Iena 1803
Francfort, vers 1799-1800, Hegel découvre l’économie : seul le marché permet réellement la satisfaction du désir de chacun (et l’individuation des désirs). Via les marchandises, les lois et la monnaie, les désirs individuels collaborent et se détruisent peu. Malheureusement le Droit, reposant sur une propriété privée non limitée, n’empêche pas les exclus ; pis, il les paupérise. Comment, donc, faire avec les avantages du marché, mais au-delà du marché ?

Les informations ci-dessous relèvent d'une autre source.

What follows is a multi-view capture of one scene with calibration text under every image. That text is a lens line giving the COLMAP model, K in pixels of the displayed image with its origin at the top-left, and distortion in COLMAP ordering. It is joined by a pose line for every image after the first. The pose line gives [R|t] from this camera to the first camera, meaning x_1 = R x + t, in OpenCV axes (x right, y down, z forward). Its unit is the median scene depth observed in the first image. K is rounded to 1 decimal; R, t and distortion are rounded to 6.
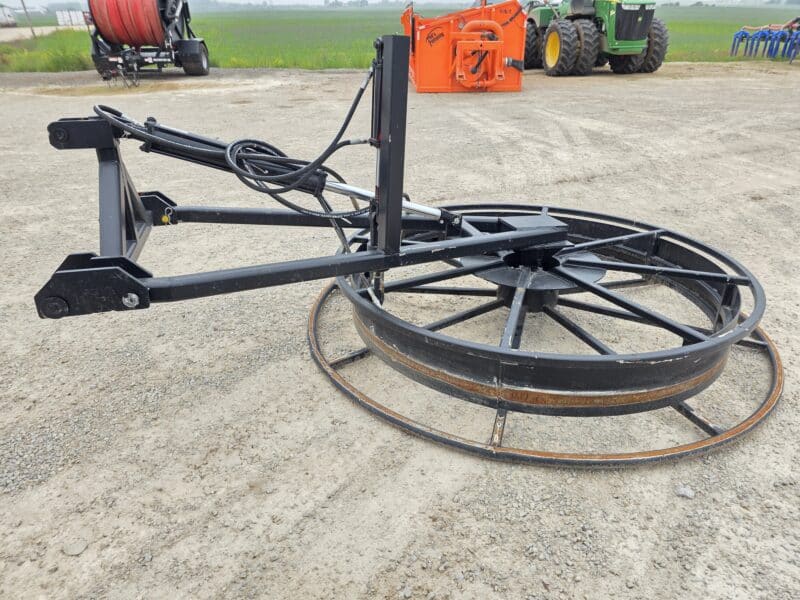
lens RADIAL K [[532.8, 0, 400.0], [0, 532.8, 300.0], [0, 0, 1]] dist [0.058003, -0.060435]
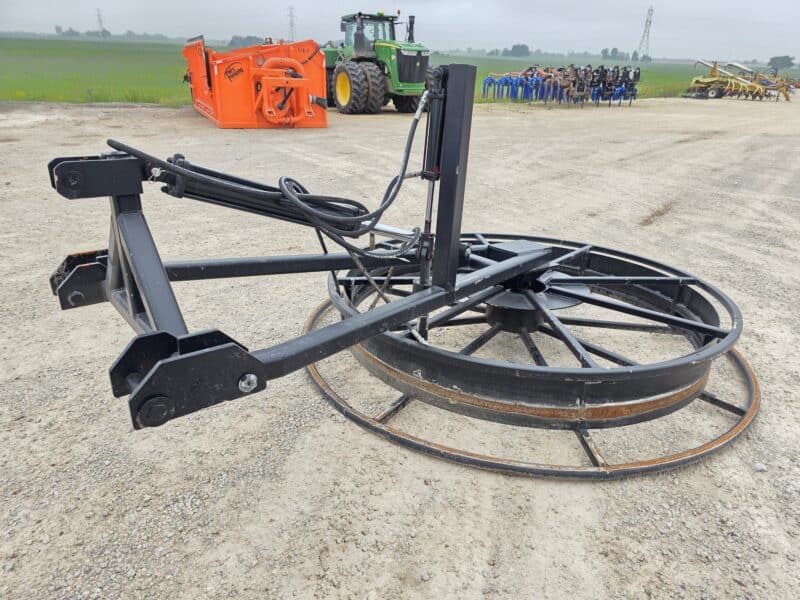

Iena, vers 1803. Si à Francfort Hegel regrettait chrétiennement l’impossibilité pour le monde économique de s’élever à la hauteur du monde moral (si j’ai bien compris) ; plus tard, à Iéna, il admire la cité grecque : les échanges économiques y sont subordonnés aux idéaux : l’économie est au service de la citoyenneté (sommet moral et politique). Malheureusement celle-ci possède deux défauts. Tout d’abord cette Cité est hostile aux individus libres, tel Aristophane moquant Socrate dans Les Nuées ; or nous sommes de tels individus. Mais bien pire, cette liberté imprévue fit disparaître la Cité ; finalement la Cité se moquait de la cause de sa disparition en devenir. La liberté l’emportant sur l’ordre moral, la vie des mœurs antique se révèle peu à jour, et peu efficace ; un mauvais modèle.
La leçon est deux fois triste : un modèle est perdu, et tout modèle de mœurs passé pourrait être inopportun.
Pour l’avenir, s’il vous déplaît, rappelez-vous : toute critique violente d’une forme de vie révèle peut-être et d’abord cette forme comme violente et capable de détruire le monde où surgit cette critique. Moquez Facebook et Über, ils règnent déjà. Comme le citoyen (antique) céda face à la libre conscience, les individus libres ouvriraient l’espace aux Über-consommateurs-producteurs.
La méthode est tracée : il faut étudier d’abord ce qui tient, ce qui est ; car le rationnel est réel, et le réel rationnel. Avec espoir, le réel sera bon.
Berlin, vers 1820. Hegel envisage l’éthique, entendue comme vie des mœurs. La famille, la vie civile, l’État. La vie civile, mieux organisée autour du marché, pourrait éviter l’exclusion, l’égoïsme et le chômage ; l’innovation d’économie politique proposée par Hegel repose sur les corporations (ce n’était pas vraiment une nouveauté en 1820, mais, de nos jours, la théorie schumpétérienne de la croissance ou l’écologie et économie de proximité ne sont-elles que nouvelles ?). Le tout serait chapeauté par l’État et les citoyens.
Le lecteur n’est pas toujours convaincu de la réalité et de l’efficacité de ces solutions ; et Axel Honneth de regretter les analyses hégéliennes de la vie civile, pas assez riches et innovantes, pas assez ouvertes sur l’échange non marchand. Berlin n’a pas vraiment sauvé Iéna.
Toutefois, il reste des choses à inventer. Certains inventent déjà.
Nous sommes à Iéna, en 1803.
16 janvier 2017 à 18:45 Luccio[Citer] [Répondre]
Je voulais proposer ici un appendice.
Le principe en était : établir le présent suppose de le regarder d’un regard neuf et pluriel ; et de ne pas le voir comme un brouillon du futur, surtout si le futur qui s’esquisse esquisse une domination du capital, etc.
Il y a des futurs dans le présent, de Facebook à Nuit debout. Or il est facile de se moquer des futurs, et c’est le regard conservateur. Aristophane regardant Socrate.
Le regard conservateur, c’est parfois trop facile. Moque toi de l’orgueil ou de la nullité de quelques Nuit-deboutistes, mais tu aurais tort d’écarter leur création : un lien non capitaliste entre les gens. Invocation : Que vienne un Nuit debout reconnaissant la société de marché. (C’est sans doute déjà le cas, je suis très mal informé).
Toutefois, le regard conservateur est psychologiquement nécessaire, tant le capital adore s’annoncer comme progrès. C’est ainsi qu’il convient de s’imposer un moment conservateur dans l’analyse, d’où il peut ressortir des bêtises, mais qui sera nécessaire, au moins pour lancer la machine à réfléchir.
Version radicale : quelles sont les qualités du passé que le présent (capitaliste) cherche à me cacher ? En quoi une version de ces qualités pourrait-elle être actualisée ? (Attention, on peut se retrouver à dire des bêtises, la première idée n’est pas toujours la bonne)
C’est, je crois, le propos de Michéa.